As variations of this behavior multiply and gain social approval, the Thought Police are busily mustering against all offense — real, perceived, or wholly imagined — and waging a broad-spectrum sanitation campaign. Shriver believes this could well pose the end of fiction as publishers morph into censors and authors self-censor in an attempt to pass through the SJW gauntlet. Here’s my counter-argument:

rant on/

I feel mightily offended — OFFENDED I say! — at the arrant stupidity of SJWs whose heads are full of straw (and strawmen), who are so clearly confused about what is even possible within the dictates and strictures of, well, reality, and accordingly retreated into cocoons of ideation from which others are scourged for failure to adhere to some bizarre, muddleheaded notion of equity.

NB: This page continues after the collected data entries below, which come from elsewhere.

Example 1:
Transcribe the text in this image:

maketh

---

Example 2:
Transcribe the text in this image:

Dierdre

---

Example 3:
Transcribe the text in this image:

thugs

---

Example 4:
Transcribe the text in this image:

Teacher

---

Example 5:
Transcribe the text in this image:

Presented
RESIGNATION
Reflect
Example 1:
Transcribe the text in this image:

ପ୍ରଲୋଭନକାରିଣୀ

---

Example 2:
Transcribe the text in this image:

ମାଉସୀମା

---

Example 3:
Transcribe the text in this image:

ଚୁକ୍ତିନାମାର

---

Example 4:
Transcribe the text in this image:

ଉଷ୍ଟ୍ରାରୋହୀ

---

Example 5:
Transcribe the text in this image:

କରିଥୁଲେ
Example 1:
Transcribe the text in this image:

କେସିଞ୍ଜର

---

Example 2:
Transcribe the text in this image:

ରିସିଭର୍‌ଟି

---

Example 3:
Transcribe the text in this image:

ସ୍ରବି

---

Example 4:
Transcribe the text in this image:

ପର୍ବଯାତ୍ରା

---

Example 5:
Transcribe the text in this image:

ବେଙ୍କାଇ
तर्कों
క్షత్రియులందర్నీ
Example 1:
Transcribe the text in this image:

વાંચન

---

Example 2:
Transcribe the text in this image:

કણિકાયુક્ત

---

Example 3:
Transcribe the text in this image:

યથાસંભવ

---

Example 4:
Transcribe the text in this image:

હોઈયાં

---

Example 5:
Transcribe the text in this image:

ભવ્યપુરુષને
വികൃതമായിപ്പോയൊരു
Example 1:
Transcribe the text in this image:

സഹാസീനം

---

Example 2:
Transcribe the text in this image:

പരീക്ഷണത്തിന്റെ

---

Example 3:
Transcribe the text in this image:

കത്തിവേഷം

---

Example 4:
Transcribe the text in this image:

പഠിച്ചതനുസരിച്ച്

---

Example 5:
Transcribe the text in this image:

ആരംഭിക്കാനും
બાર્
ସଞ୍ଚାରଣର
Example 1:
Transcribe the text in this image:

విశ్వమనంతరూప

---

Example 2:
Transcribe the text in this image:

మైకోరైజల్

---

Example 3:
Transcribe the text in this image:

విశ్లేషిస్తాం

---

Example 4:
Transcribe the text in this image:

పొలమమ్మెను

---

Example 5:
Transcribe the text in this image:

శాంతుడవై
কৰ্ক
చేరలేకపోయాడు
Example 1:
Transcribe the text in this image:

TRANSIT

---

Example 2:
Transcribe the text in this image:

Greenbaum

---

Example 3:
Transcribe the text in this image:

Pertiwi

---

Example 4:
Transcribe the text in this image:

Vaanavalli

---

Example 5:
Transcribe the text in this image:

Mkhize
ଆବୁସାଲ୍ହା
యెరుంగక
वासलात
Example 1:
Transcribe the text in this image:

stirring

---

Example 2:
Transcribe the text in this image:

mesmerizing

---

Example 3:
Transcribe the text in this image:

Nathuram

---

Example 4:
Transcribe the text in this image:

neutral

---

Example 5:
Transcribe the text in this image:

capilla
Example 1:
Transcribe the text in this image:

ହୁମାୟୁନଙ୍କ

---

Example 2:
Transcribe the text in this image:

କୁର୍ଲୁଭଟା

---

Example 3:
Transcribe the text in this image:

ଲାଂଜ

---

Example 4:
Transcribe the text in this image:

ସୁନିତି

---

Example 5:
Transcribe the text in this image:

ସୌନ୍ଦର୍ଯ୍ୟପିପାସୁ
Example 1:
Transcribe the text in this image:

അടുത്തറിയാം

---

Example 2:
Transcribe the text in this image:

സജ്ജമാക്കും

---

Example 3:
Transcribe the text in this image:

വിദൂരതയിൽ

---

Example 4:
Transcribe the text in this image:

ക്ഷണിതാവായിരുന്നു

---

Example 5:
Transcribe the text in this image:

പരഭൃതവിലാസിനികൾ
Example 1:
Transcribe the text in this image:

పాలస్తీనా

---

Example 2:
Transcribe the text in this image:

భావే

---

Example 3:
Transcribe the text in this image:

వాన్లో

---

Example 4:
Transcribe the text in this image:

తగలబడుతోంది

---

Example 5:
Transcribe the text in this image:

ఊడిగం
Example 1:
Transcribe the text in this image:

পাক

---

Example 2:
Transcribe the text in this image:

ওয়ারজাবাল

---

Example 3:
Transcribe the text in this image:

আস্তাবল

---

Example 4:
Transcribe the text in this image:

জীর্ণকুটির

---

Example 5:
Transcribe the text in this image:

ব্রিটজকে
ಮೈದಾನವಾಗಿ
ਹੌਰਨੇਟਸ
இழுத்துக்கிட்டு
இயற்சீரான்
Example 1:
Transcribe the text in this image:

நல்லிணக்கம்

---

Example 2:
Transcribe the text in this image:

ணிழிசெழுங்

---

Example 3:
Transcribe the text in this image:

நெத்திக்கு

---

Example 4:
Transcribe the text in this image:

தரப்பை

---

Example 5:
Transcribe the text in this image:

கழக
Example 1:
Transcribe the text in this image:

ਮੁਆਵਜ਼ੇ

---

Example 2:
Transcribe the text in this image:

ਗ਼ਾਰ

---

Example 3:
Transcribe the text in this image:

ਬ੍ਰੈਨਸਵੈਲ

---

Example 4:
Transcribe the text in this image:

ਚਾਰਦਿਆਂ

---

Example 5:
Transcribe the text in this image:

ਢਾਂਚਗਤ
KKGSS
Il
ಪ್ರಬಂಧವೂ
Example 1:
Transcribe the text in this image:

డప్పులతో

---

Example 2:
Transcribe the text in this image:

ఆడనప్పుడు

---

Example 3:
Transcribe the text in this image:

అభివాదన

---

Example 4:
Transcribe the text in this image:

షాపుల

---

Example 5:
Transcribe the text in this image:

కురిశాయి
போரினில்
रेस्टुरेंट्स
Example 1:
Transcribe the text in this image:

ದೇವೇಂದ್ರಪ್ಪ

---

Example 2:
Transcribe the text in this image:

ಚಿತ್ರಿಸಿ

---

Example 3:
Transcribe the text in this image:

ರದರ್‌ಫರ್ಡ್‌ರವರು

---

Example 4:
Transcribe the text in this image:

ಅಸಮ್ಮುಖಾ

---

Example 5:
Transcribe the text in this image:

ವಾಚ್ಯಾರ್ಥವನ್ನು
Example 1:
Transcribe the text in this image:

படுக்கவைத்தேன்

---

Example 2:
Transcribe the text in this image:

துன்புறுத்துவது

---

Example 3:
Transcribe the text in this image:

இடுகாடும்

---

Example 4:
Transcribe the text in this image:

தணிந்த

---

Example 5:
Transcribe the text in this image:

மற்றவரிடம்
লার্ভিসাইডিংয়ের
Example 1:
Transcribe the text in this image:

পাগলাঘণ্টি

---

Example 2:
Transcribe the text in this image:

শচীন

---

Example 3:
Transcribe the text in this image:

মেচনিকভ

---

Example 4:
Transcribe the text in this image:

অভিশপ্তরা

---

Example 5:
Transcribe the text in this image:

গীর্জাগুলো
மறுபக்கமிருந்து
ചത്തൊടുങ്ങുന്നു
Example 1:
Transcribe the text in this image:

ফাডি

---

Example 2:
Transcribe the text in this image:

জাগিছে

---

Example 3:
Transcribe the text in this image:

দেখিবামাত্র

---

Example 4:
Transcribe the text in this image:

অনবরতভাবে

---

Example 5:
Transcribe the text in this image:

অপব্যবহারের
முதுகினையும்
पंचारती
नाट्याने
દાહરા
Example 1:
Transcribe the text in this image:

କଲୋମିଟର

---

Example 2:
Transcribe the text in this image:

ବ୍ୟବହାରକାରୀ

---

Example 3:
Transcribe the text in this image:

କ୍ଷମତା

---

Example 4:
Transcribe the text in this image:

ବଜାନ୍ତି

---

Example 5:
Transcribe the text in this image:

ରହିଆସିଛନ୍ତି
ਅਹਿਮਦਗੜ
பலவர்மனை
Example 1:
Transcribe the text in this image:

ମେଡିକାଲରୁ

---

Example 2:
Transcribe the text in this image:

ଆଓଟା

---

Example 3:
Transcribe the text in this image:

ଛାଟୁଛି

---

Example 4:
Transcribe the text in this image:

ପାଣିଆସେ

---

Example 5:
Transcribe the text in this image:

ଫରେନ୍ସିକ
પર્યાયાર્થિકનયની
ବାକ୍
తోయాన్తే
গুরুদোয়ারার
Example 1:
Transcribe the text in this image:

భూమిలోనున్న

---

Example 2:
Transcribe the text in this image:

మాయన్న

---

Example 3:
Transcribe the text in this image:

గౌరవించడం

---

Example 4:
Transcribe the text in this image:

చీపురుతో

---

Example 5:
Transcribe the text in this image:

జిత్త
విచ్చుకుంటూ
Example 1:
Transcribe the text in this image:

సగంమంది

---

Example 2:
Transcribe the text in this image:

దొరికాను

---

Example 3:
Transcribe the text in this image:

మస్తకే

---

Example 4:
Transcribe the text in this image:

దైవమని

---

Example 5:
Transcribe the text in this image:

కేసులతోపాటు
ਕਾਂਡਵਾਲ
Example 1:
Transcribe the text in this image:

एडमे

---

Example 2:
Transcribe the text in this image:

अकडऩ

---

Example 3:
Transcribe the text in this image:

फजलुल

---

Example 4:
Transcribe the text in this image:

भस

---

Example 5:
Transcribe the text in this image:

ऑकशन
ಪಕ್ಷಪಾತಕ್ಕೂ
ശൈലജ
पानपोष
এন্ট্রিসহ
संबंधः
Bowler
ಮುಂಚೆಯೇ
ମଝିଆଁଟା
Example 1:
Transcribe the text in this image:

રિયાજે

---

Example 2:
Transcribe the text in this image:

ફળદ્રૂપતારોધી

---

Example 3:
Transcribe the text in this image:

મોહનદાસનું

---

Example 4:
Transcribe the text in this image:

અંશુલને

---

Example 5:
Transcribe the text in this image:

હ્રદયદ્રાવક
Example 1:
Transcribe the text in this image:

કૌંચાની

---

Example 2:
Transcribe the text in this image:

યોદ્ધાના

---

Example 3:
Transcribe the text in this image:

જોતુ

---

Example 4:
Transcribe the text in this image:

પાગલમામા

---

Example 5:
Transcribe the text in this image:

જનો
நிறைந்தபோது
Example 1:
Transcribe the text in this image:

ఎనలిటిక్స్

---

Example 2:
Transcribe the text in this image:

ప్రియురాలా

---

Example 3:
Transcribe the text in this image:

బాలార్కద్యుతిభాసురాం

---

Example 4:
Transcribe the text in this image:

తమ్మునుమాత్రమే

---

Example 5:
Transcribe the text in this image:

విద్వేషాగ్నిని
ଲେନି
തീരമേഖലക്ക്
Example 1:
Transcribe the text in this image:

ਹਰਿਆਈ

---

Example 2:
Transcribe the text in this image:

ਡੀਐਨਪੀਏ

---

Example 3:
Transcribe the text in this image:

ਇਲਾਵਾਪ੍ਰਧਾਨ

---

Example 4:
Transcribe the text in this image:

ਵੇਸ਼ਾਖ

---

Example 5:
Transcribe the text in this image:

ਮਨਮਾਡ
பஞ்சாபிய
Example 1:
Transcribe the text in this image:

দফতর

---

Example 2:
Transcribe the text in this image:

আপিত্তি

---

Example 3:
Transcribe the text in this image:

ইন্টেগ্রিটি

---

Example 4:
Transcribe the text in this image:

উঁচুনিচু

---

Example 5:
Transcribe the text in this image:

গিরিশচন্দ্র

How dare you compel me to think prescribed thoughts emanating from your thought bubble, you damn bullies? I have my own thoughts and feelings deserving of support, maybe even more than yours considering your obvious naïveté about how the world works. Why aren’t you laboring to promote mine but instead clamoring to infect everyone with yours? Why is my writing so resoundingly ignored while you prance upon the stage demanding my attention? You are an affront to my values and sensibilities and can stuff your false piety and pretend virtue where the sun don’t shine. Go ahead and be offended; this is meant to offend. If it’s gonna be you or me who’s transgressed precisely because all sides of issues can’t be satisfied simultaneously, then on this issue, I vote for you to be in the hot seat.